── SUPPLIED RECORDS

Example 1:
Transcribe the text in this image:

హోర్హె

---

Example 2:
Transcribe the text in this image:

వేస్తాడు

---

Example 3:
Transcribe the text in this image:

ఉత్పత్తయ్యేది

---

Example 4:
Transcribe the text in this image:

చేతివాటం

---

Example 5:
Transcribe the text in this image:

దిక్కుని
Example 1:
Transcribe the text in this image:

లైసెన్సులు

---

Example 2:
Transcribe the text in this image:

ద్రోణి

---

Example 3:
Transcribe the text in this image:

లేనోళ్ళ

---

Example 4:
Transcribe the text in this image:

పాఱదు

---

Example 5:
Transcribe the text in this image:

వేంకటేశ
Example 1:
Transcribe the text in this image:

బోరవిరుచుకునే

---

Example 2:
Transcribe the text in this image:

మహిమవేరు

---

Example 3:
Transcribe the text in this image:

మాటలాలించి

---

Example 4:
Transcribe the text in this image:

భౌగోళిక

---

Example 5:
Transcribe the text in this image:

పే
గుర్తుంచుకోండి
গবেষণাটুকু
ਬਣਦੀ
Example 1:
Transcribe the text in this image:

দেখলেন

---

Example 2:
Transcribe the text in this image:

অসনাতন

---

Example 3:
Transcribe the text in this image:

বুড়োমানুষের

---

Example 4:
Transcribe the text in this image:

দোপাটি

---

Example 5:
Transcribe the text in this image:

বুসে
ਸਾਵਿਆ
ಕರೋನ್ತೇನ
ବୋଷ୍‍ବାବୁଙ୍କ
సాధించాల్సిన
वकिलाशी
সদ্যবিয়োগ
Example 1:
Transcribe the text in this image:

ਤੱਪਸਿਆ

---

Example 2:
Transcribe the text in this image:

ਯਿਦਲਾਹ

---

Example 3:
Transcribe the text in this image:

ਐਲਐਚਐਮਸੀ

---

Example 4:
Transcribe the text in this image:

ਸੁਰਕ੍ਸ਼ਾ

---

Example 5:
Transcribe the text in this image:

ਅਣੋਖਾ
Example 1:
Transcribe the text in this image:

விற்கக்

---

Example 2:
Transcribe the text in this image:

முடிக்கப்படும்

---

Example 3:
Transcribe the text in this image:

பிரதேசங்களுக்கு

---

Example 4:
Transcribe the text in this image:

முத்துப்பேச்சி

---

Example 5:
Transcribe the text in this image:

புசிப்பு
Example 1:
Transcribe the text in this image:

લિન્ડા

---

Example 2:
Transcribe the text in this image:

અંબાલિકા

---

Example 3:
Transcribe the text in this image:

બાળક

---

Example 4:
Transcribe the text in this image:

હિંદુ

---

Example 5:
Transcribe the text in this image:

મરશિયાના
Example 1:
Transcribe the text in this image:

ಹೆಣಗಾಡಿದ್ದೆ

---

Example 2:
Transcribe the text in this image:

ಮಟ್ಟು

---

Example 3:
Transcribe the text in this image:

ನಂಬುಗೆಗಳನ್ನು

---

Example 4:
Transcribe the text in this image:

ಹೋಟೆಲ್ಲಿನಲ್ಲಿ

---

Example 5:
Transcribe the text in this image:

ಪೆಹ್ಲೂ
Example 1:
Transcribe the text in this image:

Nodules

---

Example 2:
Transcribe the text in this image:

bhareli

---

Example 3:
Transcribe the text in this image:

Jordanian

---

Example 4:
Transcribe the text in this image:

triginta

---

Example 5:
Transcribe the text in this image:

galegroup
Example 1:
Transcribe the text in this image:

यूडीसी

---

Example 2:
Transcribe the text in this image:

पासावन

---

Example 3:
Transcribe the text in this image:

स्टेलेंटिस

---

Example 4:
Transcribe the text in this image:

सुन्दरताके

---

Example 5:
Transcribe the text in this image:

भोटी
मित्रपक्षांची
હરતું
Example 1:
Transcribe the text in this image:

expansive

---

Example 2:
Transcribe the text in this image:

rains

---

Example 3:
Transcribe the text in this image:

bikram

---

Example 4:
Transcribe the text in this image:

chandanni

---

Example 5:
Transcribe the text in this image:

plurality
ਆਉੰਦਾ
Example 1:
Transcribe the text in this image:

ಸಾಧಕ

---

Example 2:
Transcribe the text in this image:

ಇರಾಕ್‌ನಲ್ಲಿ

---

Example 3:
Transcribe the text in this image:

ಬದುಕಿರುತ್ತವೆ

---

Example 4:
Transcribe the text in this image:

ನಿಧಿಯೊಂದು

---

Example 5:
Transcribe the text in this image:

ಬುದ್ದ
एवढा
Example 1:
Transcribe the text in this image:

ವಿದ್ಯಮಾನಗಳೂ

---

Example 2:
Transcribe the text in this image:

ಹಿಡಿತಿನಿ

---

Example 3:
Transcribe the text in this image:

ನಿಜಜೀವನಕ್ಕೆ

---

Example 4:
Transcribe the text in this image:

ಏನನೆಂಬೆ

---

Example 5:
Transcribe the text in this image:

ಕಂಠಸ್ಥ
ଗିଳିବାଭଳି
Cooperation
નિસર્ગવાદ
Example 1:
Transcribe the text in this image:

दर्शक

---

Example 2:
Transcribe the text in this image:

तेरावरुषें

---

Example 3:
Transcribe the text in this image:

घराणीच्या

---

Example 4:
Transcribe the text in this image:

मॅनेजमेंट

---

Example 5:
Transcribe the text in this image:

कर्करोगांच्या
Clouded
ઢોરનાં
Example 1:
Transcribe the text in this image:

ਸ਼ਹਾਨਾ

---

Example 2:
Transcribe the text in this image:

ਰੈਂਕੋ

────

▶ [PROBLEM]
Line by line, output the data precisely as shown above.

▶ [PROBLEM SOLUTION]
Example 1:
Transcribe the text in this image:

హోర్హె

---

Example 2:
Transcribe the text in this image:

వేస్తాడు

---

Example 3:
Transcribe the text in this image:

ఉత్పత్తయ్యేది

---

Example 4:
Transcribe the text in this image:

చేతివాటం

---

Example 5:
Transcribe the text in this image:

దిక్కుని
Example 1:
Transcribe the text in this image:

లైసెన్సులు

---

Example 2:
Transcribe the text in this image:

ద్రోణి

---

Example 3:
Transcribe the text in this image:

లేనోళ్ళ

---

Example 4:
Transcribe the text in this image:

పాఱదు

---

Example 5:
Transcribe the text in this image:

వేంకటేశ
Example 1:
Transcribe the text in this image:

బోరవిరుచుకునే

---

Example 2:
Transcribe the text in this image:

మహిమవేరు

---

Example 3:
Transcribe the text in this image:

మాటలాలించి

---

Example 4:
Transcribe the text in this image:

భౌగోళిక

---

Example 5:
Transcribe the text in this image:

పే
గుర్తుంచుకోండి
গবেষণাটুকু
ਬਣਦੀ
Example 1:
Transcribe the text in this image:

দেখলেন

---

Example 2:
Transcribe the text in this image:

অসনাতন

---

Example 3:
Transcribe the text in this image:

বুড়োমানুষের

---

Example 4:
Transcribe the text in this image:

দোপাটি

---

Example 5:
Transcribe the text in this image:

বুসে
ਸਾਵਿਆ
ಕರೋನ್ತೇನ
ବୋଷ୍‍ବାବୁଙ୍କ
సాధించాల్సిన
वकिलाशी
সদ্যবিয়োগ
Example 1:
Transcribe the text in this image:

ਤੱਪਸਿਆ

---

Example 2:
Transcribe the text in this image:

ਯਿਦਲਾਹ

---

Example 3:
Transcribe the text in this image:

ਐਲਐਚਐਮਸੀ

---

Example 4:
Transcribe the text in this image:

ਸੁਰਕ੍ਸ਼ਾ

---

Example 5:
Transcribe the text in this image:

ਅਣੋਖਾ
Example 1:
Transcribe the text in this image:

விற்கக்

---

Example 2:
Transcribe the text in this image:

முடிக்கப்படும்

---

Example 3:
Transcribe the text in this image:

பிரதேசங்களுக்கு

---

Example 4:
Transcribe the text in this image:

முத்துப்பேச்சி

---

Example 5:
Transcribe the text in this image:

புசிப்பு
Example 1:
Transcribe the text in this image:

લિન્ડા

---

Example 2:
Transcribe the text in this image:

અંબાલિકા

---

Example 3:
Transcribe the text in this image:

બાળક

---

Example 4:
Transcribe the text in this image:

હિંદુ

---

Example 5:
Transcribe the text in this image:

મરશિયાના
Example 1:
Transcribe the text in this image:

ಹೆಣಗಾಡಿದ್ದೆ

---

Example 2:
Transcribe the text in this image:

ಮಟ್ಟು

---

Example 3:
Transcribe the text in this image:

ನಂಬುಗೆಗಳನ್ನು

---

Example 4:
Transcribe the text in this image:

ಹೋಟೆಲ್ಲಿನಲ್ಲಿ

---

Example 5:
Transcribe the text in this image:

ಪೆಹ್ಲೂ
Example 1:
Transcribe the text in this image:

Nodules

---

Example 2:
Transcribe the text in this image:

bhareli

---

Example 3:
Transcribe the text in this image:

Jordanian

---

Example 4:
Transcribe the text in this image:

triginta

---

Example 5:
Transcribe the text in this image:

galegroup
Example 1:
Transcribe the text in this image:

यूडीसी

---

Example 2:
Transcribe the text in this image:

पासावन

---

Example 3:
Transcribe the text in this image:

स्टेलेंटिस

---

Example 4:
Transcribe the text in this image:

सुन्दरताके

---

Example 5:
Transcribe the text in this image:

भोटी
मित्रपक्षांची
હરતું
Example 1:
Transcribe the text in this image:

expansive

---

Example 2:
Transcribe the text in this image:

rains

---

Example 3:
Transcribe the text in this image:

bikram

---

Example 4:
Transcribe the text in this image:

chandanni

---

Example 5:
Transcribe the text in this image:

plurality
ਆਉੰਦਾ
Example 1:
Transcribe the text in this image:

ಸಾಧಕ

---

Example 2:
Transcribe the text in this image:

ಇರಾಕ್‌ನಲ್ಲಿ

---

Example 3:
Transcribe the text in this image:

ಬದುಕಿರುತ್ತವೆ

---

Example 4:
Transcribe the text in this image:

ನಿಧಿಯೊಂದು

---

Example 5:
Transcribe the text in this image:

ಬುದ್ದ
एवढा
Example 1:
Transcribe the text in this image:

ವಿದ್ಯಮಾನಗಳೂ

---

Example 2:
Transcribe the text in this image:

ಹಿಡಿತಿನಿ

---

Example 3:
Transcribe the text in this image:

ನಿಜಜೀವನಕ್ಕೆ

---

Example 4:
Transcribe the text in this image:

ಏನನೆಂಬೆ

---

Example 5:
Transcribe the text in this image:

ಕಂಠಸ್ಥ
ଗିଳିବାଭଳି
Cooperation
નિસર્ગવાદ
Example 1:
Transcribe the text in this image:

दर्शक

---

Example 2:
Transcribe the text in this image:

तेरावरुषें

---

Example 3:
Transcribe the text in this image:

घराणीच्या

---

Example 4:
Transcribe the text in this image:

मॅनेजमेंट

---

Example 5:
Transcribe the text in this image:

कर्करोगांच्या
Clouded
ઢોરનાં
Example 1:
Transcribe the text in this image:

ਸ਼ਹਾਨਾ

---

Example 2:
Transcribe the text in this image:

ਰੈਂਕੋ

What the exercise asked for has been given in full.